Acting SecDef reveals 'watershed' move: civilian special ops leadership to report directly to him
New policy eliminates bureaucratic layers between the Pentagon chief and the head of Special Operations/Low Intensity Conflict.
In a major change to one component of the civilian command structure at the Pentagon, acting Defense Secretary Christopher Miller announced Wednesday that the civilian leadership of U.S. special operations forces will report directly to him.
"I have directed the special operations civilian leadership to report directly to me instead of through the current bureaucratic channels," Miller said. "This historic step ... will put Special Operations Command on par with the military services for the first time."
Miller, a former Green Beret who took part in a secret mission in Afghanistan immediately following the 9/11 attacks, announced the new policy while at Fort Bragg, North Carolina, the historic home of Army Special Forces.

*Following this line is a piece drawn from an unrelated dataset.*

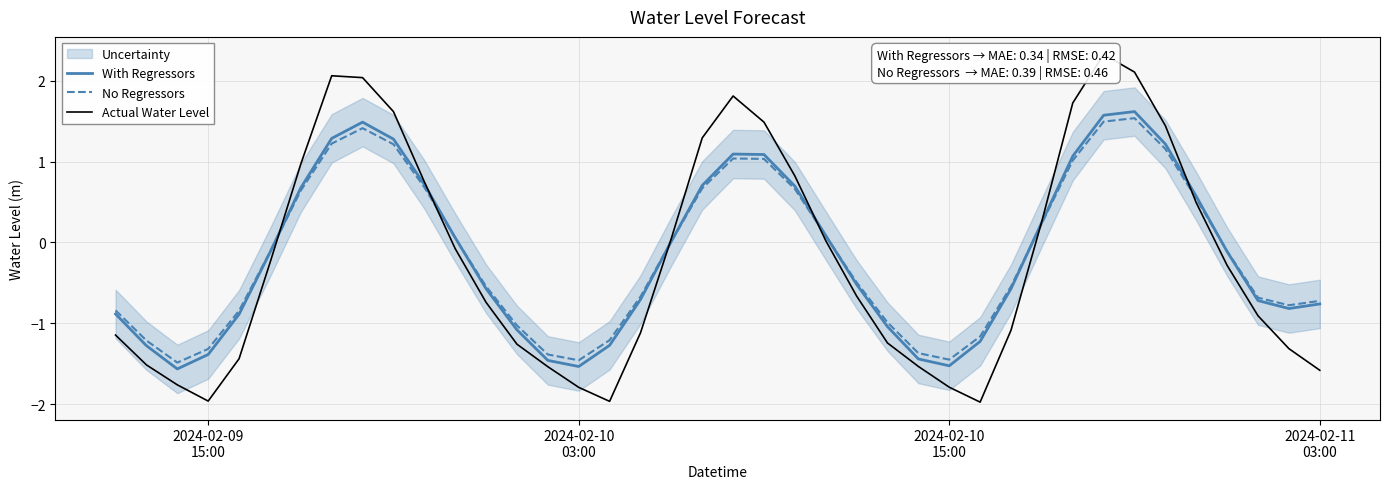

True or false: No Regressors has a value of 0.1 at 6.

False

The new policy eliminates bureaucratic layers that have existed between the Pentagon chief and the head of Special Operations/Low Intensity Conflict. It also gives Special Operations Command, which is based in Tampa, Florida, a more direct line to the defense secretary.
The move is a "watershed reform," said Miller, who described U.S. Special Operations Command as "a national treasure unparalleled in the world."
The new move likely is pegged to the coming drawdown of U.S. forces in Iraq and Afghanistan, a Pentagon official told Just the News. It also hints at current bureaucratic logjams within the Department of Defense.
"This gives Miller a direct line of sight on what's going with the drawdown, and with the people he served with," the official said.
Miller, 55, served in Afghanistan alongside Green Berets, many of them riding horses, who went deep into Taliban territory in 2001 to seek and destroy the enemy.